Additional considerations

Following are some additional considerations to take into account when considering the prospect of large-scale fusion power systems:

  • MCF reactors are likely to require very large amounts of scarce and expensive nonrenewable materials (e.g., for the wiring in the superconducting magnet coils).
  • MCF reactors are described as being inherently safe against accidents like the meltdown of a fission reactor. In particular, the amount of material in the plasma is quite small.  However, consider the possibility of their massive superconducting coils reverting to normal electrical resistance in the event of a cooling system failure—that’s a huge amount of energy to dump instantaneously.
  • Deuterium is plentiful and relatively easy to obtain from seawater, but tritium is extremely hard to come by and has a short half-life due to radioactive decay. Today tritium is mostly produced in specialized fission reactors.  If the isotope is to be produced in the fusion reactor itself, the reactor will need to be shut down periodically to harvest the tritium from the walls of the containment vessel.
  • Magnetic confinement of the plasma in a MCF reactor only confines particles that are electrically charged.

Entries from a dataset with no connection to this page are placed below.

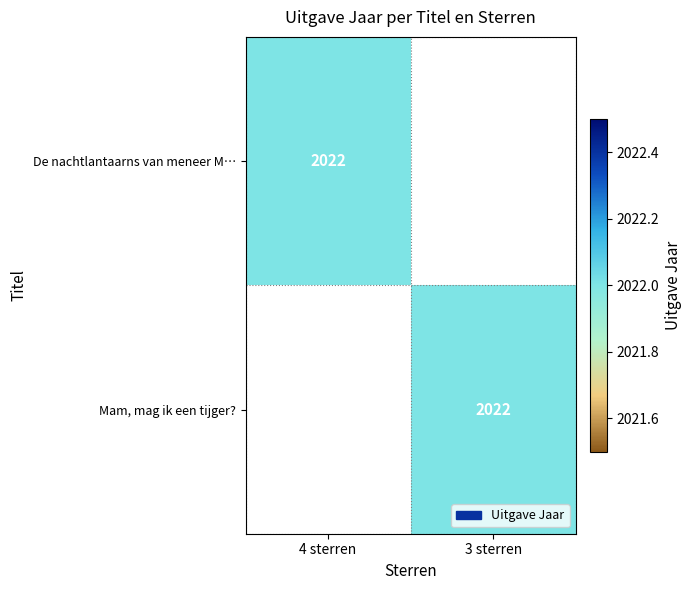

Which label corresponds to the smallest value in the chart?

3 sterren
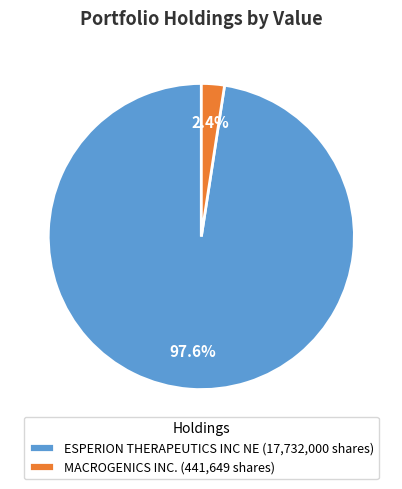

Which has a higher value, ESPERION THERAPEUTICS INC NE (17,732,000 shares) or MACROGENICS INC. (441,649 shares)?

ESPERION THERAPEUTICS INC NE (17,732,000 shares)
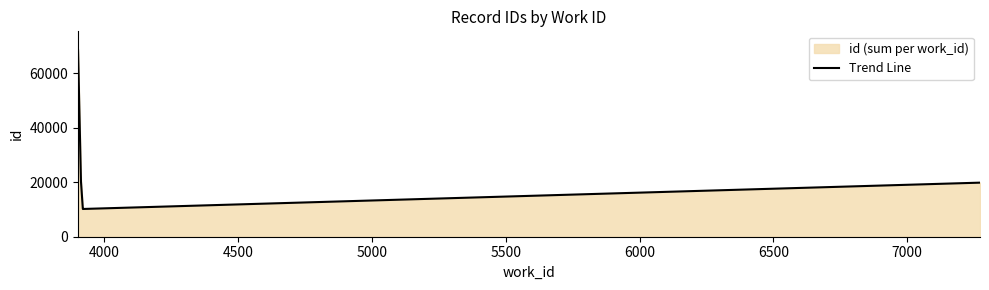

What is the difference between the maximum and minimum values?

58266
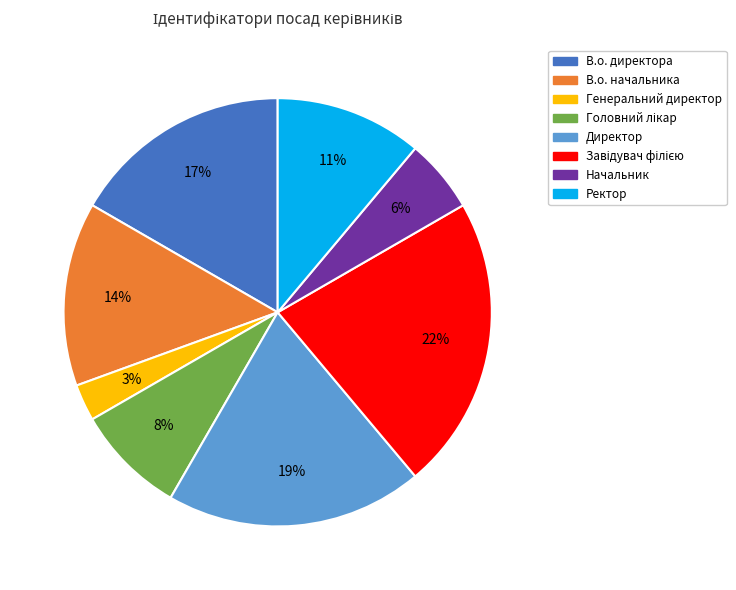

To the nearest percent, what is the difference between the largest and smallest slice percentages?

19%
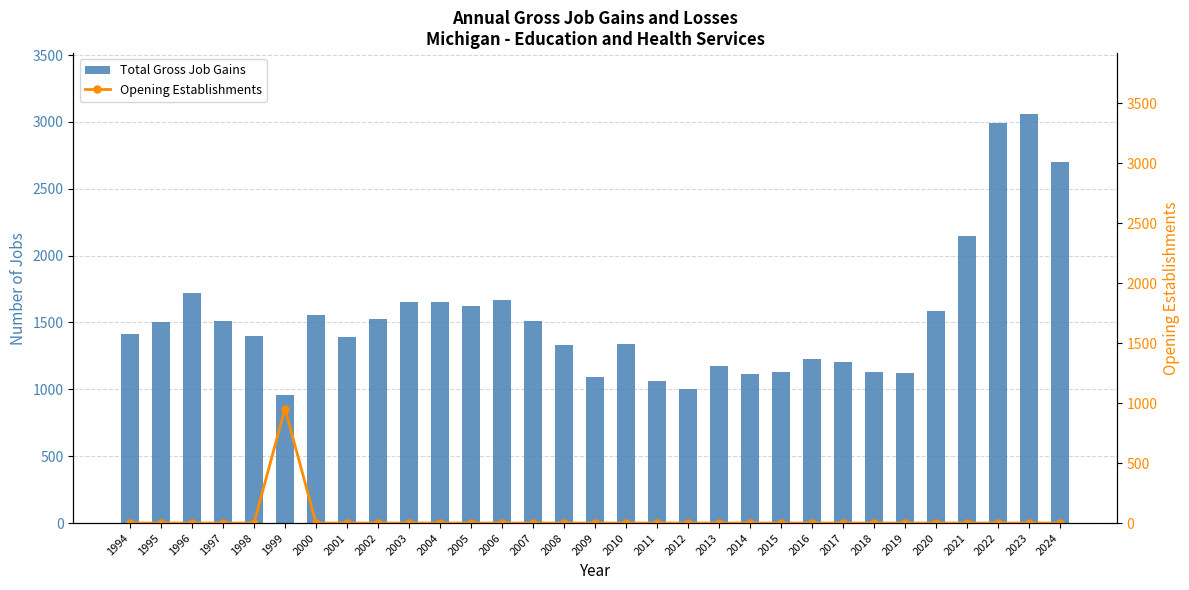

What is the average value of the Total Gross Job Gains series?

1532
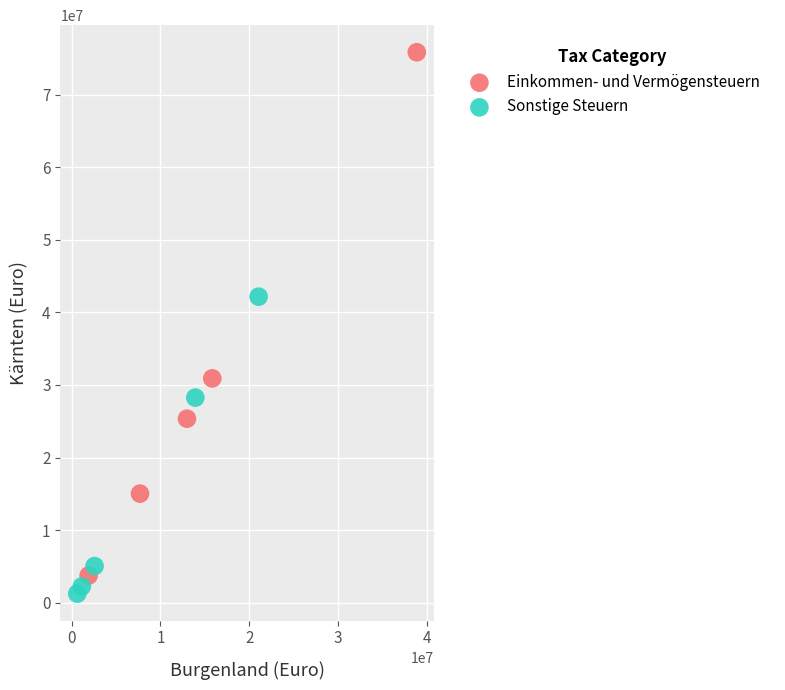

Which series reaches the maximum Y coordinate?

Einkommen- und Vermögensteuern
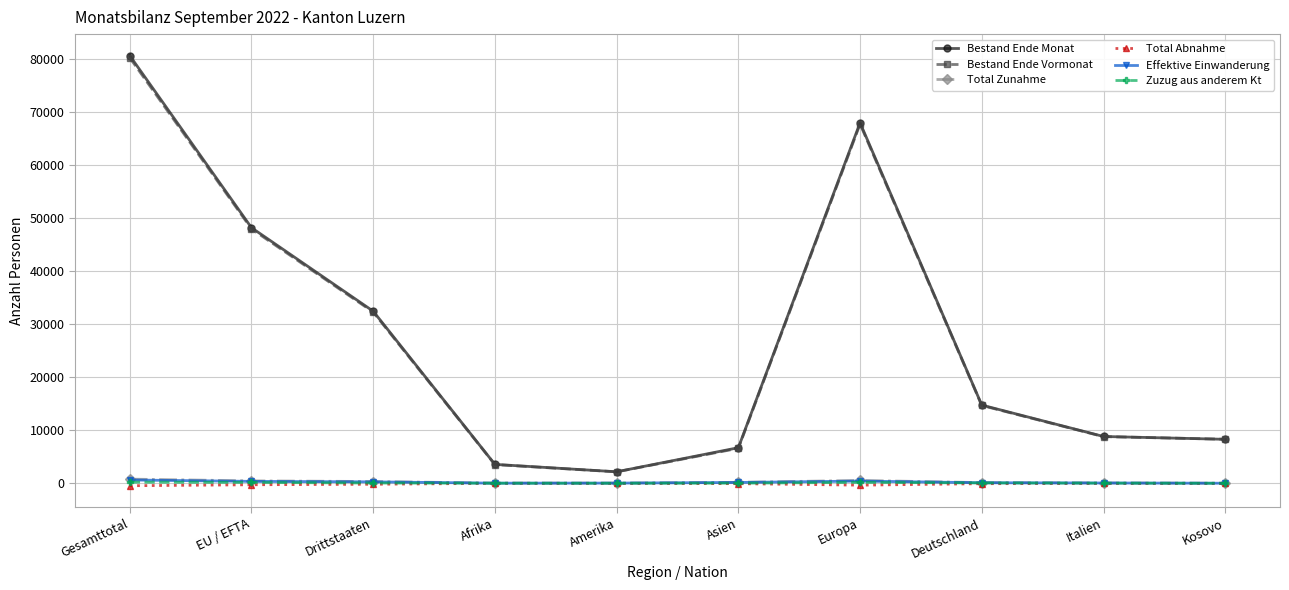

Does the chart display data point markers on the line(s)?

Yes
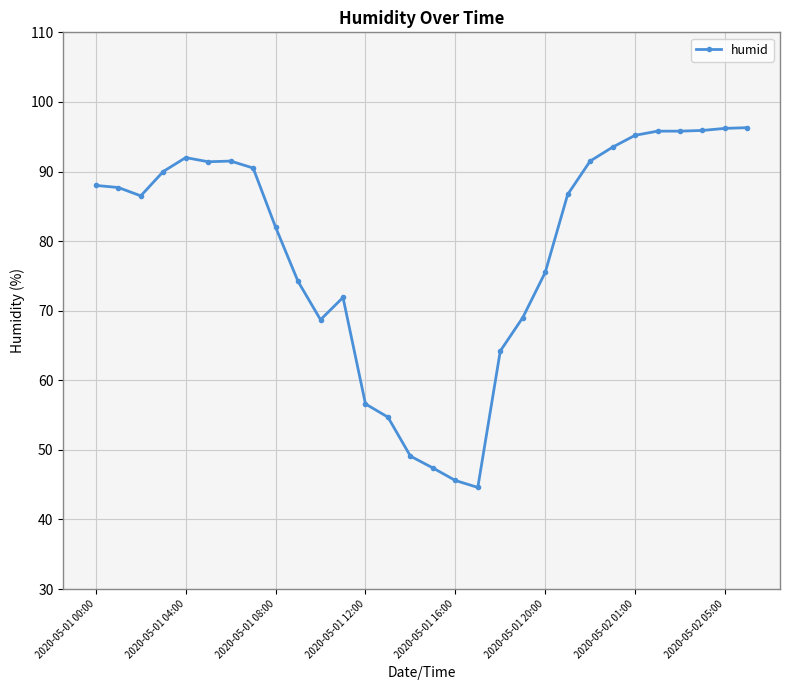

How many distinct data groups are displayed?

1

The neutrons produced by the fusion process cannot be confined and will impinge on the containment vessel walls and interior systems, resulting in radiation damage.  The life of interior components of a fusion reactor may be relatively low due to this effect.  While the damaged materials are going to be relatively low-level radioactive waste, it will be hard to recycle them for any other use.
  • Finally, MCF reactors are not free of nuclear proliferation concerns (they could be used to create plutonium and tritium for nuclear weapons).

Some conclusions

My view is that celebrations for the dawn of an age of fusion-produced electrical power are premature, at the very least.  I am skeptical of the appropriateness of investing vast sums in additional R&D on fusion power at this time.  Other innovative means for generating, storing, and distributing electrical power appear to be a better investment choice for our society, as they will result in usable systems much sooner.  Fusion research should be continued, but perhaps at a much more modest level than at present.

1 thought on “A System Perspective on Fusion Power for Electricity Generation”

  1. Thank you for the added details. Despite the media hype, it does it appear that the practical application is yet a l-o-o-o-n-g way off.